- Assignment
In full and without change, transcribe the records below.

- Data

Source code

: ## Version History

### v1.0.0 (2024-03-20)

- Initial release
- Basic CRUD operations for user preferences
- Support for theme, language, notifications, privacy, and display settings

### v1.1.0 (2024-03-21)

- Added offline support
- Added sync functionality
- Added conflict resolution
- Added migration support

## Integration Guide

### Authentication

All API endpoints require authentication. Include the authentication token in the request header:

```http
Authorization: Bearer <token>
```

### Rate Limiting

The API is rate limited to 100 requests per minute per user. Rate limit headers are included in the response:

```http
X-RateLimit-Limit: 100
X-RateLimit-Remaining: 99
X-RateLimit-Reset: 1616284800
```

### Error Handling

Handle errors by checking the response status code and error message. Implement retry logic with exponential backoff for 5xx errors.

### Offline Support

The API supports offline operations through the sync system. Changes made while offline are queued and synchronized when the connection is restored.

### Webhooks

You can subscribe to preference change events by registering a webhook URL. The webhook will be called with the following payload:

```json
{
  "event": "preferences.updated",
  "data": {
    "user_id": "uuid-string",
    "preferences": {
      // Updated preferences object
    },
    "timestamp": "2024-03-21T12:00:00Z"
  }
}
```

- Completed exercise
Source code

: ## Version History

### v1.0.0 (2024-03-20)

- Initial release
- Basic CRUD operations for user preferences
- Support for theme, language, notifications, privacy, and display settings

### v1.1.0 (2024-03-21)

- Added offline support
- Added sync functionality
- Added conflict resolution
- Added migration support

## Integration Guide

### Authentication

All API endpoints require authentication. Include the authentication token in the request header:

```http
Authorization: Bearer <token>
```

### Rate Limiting

The API is rate limited to 100 requests per minute per user. Rate limit headers are included in the response:

```http
X-RateLimit-Limit: 100
X-RateLimit-Remaining: 99
X-RateLimit-Reset: 1616284800
```

### Error Handling

Handle errors by checking the response status code and error message. Implement retry logic with exponential backoff for 5xx errors.

### Offline Support

The API supports offline operations through the sync system. Changes made while offline are queued and synchronized when the connection is restored.

### Webhooks

You can subscribe to preference change events by registering a webhook URL. The webhook will be called with the following payload:

```json
{
  "event": "preferences.updated",
  "data": {
    "user_id": "uuid-string",
    "preferences": {
      // Updated preferences object
    },
    "timestamp": "2024-03-21T12:00:00Z"
  }
}
```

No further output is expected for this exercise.